Answer: $2310$. Suppose $a$ and $b$ satisfy the problem conditions. For each integer $k$ from $1$ to $10$ denote by $p_k$ the minimal prime divisor of $\gcd (a+k,b+k)$. Since the $\gcd$ of numbers divides their difference, among $10$ successive integers at most $\lfloor \frac{10}{p_k}\rfloor$ can be a multiple of $p_k$. For $p_k=2$ this number is $5$, for $p_k=3$ it is $4$, for $p_k=5$ and $p_k=7$ it is $2$ and for the others it equals $1$. If all $p_k$ are odd then the equality $10=4+2+2+1+1$ implies that there is at least five distinct primes.
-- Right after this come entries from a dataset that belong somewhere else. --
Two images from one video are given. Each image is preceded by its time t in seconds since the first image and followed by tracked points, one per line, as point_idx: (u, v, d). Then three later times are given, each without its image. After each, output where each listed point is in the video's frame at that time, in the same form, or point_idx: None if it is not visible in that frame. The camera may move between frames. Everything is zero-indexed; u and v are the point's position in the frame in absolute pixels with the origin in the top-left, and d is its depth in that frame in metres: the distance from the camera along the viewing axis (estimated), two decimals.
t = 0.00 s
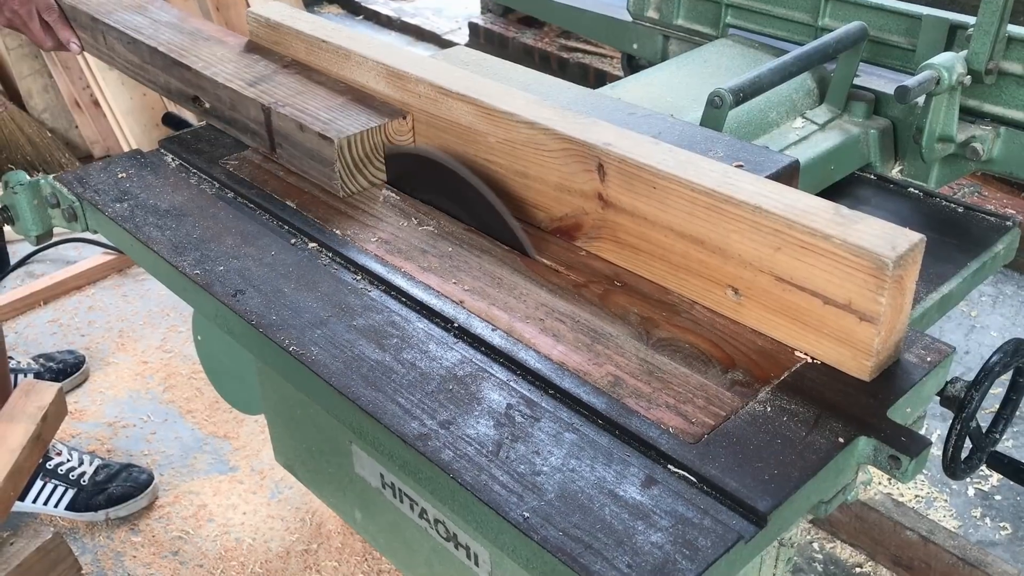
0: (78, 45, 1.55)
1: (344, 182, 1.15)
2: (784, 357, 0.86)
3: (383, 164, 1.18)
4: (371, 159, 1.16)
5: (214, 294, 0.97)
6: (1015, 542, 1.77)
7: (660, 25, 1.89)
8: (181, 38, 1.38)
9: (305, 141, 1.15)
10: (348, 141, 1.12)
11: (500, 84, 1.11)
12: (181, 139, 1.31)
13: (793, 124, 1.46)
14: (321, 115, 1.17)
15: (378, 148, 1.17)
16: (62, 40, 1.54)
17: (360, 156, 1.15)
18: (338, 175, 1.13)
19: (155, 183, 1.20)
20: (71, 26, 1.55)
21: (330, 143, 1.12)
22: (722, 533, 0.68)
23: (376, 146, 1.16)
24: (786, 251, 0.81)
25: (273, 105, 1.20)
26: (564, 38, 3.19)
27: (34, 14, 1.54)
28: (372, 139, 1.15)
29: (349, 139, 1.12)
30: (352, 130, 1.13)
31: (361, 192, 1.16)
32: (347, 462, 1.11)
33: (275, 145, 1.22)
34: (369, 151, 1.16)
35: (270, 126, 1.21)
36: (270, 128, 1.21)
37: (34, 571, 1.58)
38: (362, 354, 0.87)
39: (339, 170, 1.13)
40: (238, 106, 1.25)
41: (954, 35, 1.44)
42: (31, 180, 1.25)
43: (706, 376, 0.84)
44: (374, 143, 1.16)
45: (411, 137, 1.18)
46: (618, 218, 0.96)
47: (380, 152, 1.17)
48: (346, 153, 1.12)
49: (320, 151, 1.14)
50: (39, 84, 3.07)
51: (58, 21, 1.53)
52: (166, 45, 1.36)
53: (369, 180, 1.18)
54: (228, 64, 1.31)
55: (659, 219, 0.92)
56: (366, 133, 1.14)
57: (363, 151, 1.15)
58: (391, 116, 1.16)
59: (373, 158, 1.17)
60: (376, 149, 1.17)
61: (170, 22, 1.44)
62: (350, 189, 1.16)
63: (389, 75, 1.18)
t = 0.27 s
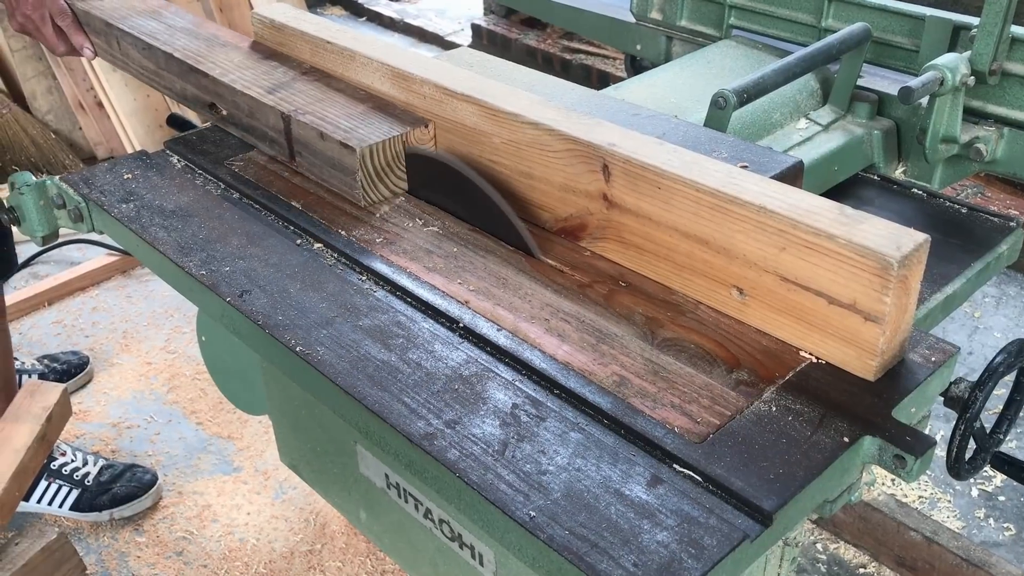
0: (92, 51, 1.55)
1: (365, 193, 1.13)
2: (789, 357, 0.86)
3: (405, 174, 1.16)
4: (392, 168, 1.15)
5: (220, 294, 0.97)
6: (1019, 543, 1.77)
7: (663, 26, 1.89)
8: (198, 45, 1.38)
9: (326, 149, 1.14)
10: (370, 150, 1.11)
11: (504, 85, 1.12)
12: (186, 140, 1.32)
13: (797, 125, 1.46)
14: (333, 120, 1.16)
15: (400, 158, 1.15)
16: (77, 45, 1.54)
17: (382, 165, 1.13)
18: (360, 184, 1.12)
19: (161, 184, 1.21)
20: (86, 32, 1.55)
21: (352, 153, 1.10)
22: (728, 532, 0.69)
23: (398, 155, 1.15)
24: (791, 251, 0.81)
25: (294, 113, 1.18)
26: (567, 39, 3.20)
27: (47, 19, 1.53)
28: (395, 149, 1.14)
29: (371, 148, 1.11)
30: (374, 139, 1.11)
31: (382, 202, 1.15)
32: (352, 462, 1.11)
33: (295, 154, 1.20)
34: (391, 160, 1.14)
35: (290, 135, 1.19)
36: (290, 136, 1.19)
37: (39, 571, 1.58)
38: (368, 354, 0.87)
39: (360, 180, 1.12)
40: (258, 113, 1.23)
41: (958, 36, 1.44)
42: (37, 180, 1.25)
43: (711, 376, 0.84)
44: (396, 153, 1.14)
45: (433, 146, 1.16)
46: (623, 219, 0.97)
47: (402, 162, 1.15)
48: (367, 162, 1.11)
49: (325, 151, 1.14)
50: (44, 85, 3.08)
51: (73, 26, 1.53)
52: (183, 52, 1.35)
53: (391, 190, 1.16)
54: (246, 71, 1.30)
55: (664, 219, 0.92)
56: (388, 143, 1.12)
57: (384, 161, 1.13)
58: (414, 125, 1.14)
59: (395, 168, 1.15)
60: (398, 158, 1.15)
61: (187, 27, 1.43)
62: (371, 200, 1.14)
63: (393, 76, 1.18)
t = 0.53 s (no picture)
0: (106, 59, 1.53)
1: (389, 208, 1.11)
2: (789, 359, 0.86)
3: (429, 187, 1.14)
4: (417, 181, 1.12)
5: (221, 295, 0.97)
6: (1019, 545, 1.77)
7: (664, 28, 1.90)
8: (216, 54, 1.35)
9: (349, 163, 1.11)
10: (396, 164, 1.08)
11: (506, 87, 1.12)
12: (188, 141, 1.32)
13: (797, 127, 1.46)
14: (334, 121, 1.16)
15: (425, 170, 1.12)
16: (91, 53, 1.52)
17: (406, 179, 1.11)
18: (384, 199, 1.09)
19: (162, 185, 1.21)
20: (99, 39, 1.53)
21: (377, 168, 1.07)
22: (728, 533, 0.69)
23: (423, 168, 1.12)
24: (791, 254, 0.82)
25: (316, 125, 1.15)
26: (567, 41, 3.20)
27: (61, 26, 1.52)
28: (420, 163, 1.11)
29: (396, 162, 1.08)
30: (399, 153, 1.08)
31: (407, 217, 1.12)
32: (352, 463, 1.11)
33: (317, 167, 1.18)
34: (416, 174, 1.11)
35: (311, 147, 1.17)
36: (312, 149, 1.17)
37: (39, 572, 1.58)
38: (369, 355, 0.87)
39: (385, 195, 1.09)
40: (278, 125, 1.20)
41: (959, 38, 1.45)
42: (38, 182, 1.26)
43: (711, 377, 0.84)
44: (421, 166, 1.11)
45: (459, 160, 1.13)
46: (623, 220, 0.97)
47: (427, 175, 1.13)
48: (392, 176, 1.08)
49: (325, 152, 1.15)
50: (45, 86, 3.08)
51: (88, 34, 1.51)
52: (201, 61, 1.32)
53: (414, 204, 1.13)
54: (258, 77, 1.29)
55: (664, 221, 0.92)
56: (414, 156, 1.09)
57: (409, 174, 1.11)
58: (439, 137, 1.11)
59: (420, 180, 1.12)
60: (424, 171, 1.12)
61: (195, 33, 1.42)
62: (396, 214, 1.11)
63: (395, 78, 1.18)
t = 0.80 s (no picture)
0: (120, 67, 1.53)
1: (412, 220, 1.08)
2: (788, 358, 0.87)
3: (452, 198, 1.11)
4: (441, 193, 1.10)
5: (222, 295, 0.98)
6: (1018, 546, 1.78)
7: (664, 30, 1.90)
8: (225, 60, 1.35)
9: (369, 173, 1.09)
10: (418, 175, 1.06)
11: (506, 88, 1.12)
12: (189, 142, 1.32)
13: (797, 128, 1.47)
14: (336, 122, 1.17)
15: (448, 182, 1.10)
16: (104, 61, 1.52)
17: (429, 190, 1.08)
18: (406, 211, 1.07)
19: (164, 185, 1.22)
20: (113, 47, 1.52)
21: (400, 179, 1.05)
22: (726, 531, 0.69)
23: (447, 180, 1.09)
24: (789, 254, 0.82)
25: (336, 135, 1.13)
26: (568, 42, 3.21)
27: (75, 34, 1.51)
28: (443, 174, 1.08)
29: (419, 173, 1.06)
30: (422, 164, 1.06)
31: (430, 229, 1.10)
32: (353, 462, 1.12)
33: (338, 178, 1.15)
34: (439, 185, 1.09)
35: (331, 158, 1.15)
36: (332, 159, 1.15)
37: (41, 571, 1.59)
38: (370, 354, 0.88)
39: (407, 207, 1.07)
40: (297, 135, 1.18)
41: (958, 40, 1.45)
42: (40, 182, 1.26)
43: (710, 377, 0.85)
44: (445, 177, 1.09)
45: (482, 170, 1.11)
46: (623, 221, 0.97)
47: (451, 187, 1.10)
48: (415, 188, 1.06)
49: (326, 153, 1.15)
50: (46, 87, 3.08)
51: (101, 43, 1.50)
52: (217, 70, 1.31)
53: (437, 216, 1.11)
54: (259, 78, 1.29)
55: (663, 222, 0.92)
56: (437, 167, 1.07)
57: (432, 186, 1.08)
58: (462, 147, 1.09)
59: (444, 192, 1.10)
60: (447, 183, 1.10)
61: (197, 34, 1.43)
62: (418, 227, 1.09)
63: (395, 79, 1.19)
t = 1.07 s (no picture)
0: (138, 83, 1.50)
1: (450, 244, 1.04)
2: (786, 362, 0.87)
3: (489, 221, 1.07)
4: (478, 216, 1.05)
5: (222, 298, 0.98)
6: (1013, 548, 1.78)
7: (661, 33, 1.91)
8: (224, 63, 1.35)
9: (405, 196, 1.05)
10: (457, 198, 1.01)
11: (504, 91, 1.13)
12: (188, 144, 1.33)
13: (794, 132, 1.47)
14: (334, 125, 1.17)
15: (486, 204, 1.06)
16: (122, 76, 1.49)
17: (468, 213, 1.04)
18: (445, 235, 1.03)
19: (163, 188, 1.22)
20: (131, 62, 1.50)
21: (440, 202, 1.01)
22: (725, 534, 0.69)
23: (485, 202, 1.05)
24: (787, 257, 0.82)
25: (369, 155, 1.09)
26: (565, 45, 3.21)
27: (91, 49, 1.49)
28: (482, 196, 1.04)
29: (458, 196, 1.01)
30: (461, 186, 1.02)
31: (468, 253, 1.05)
32: (351, 465, 1.12)
33: (371, 199, 1.11)
34: (477, 208, 1.05)
35: (364, 179, 1.10)
36: (365, 180, 1.10)
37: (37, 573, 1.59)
38: (369, 357, 0.88)
39: (446, 230, 1.02)
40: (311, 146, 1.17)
41: (954, 44, 1.46)
42: (39, 184, 1.27)
43: (708, 379, 0.85)
44: (483, 199, 1.05)
45: (519, 192, 1.07)
46: (621, 224, 0.97)
47: (489, 210, 1.06)
48: (453, 211, 1.02)
49: (325, 156, 1.15)
50: (43, 88, 3.08)
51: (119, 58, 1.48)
52: (242, 87, 1.28)
53: (475, 239, 1.06)
54: (257, 80, 1.29)
55: (662, 225, 0.93)
56: (475, 190, 1.03)
57: (471, 209, 1.04)
58: (501, 168, 1.05)
59: (482, 214, 1.06)
60: (485, 205, 1.06)
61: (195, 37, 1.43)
62: (456, 251, 1.05)
63: (394, 82, 1.19)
Then $b-a\ge 3\cdot 5\cdot 7\cdot 11\cdot 13>2310$. Consider the case when some $p_i=2$. Since $a$ and $b$ are coprime, $i$ cannot be even so $2=p_1=p_3=\cdots =p_9$. Among five primes $p_2,p_4,\dots ,p_{10}$ at most $2$ can be equal to $3$, and for each prime $p\ge 5$ at most one can be equal to $p$. Now the equality $10=5+2+1+1+1$ implies that $b-a\ge 2\cdot 3\cdot 5\cdot 7\cdot 11=2310$. On the other hand, if $a=2311$ and $b=4621$ then $p_1=p_3=\cdots =p_9=2$, $p_2=p_8=3$, $p_4=5$, $p_6=7$ and $p_{10}=11$, whence $|a-b|=2310$ is possible.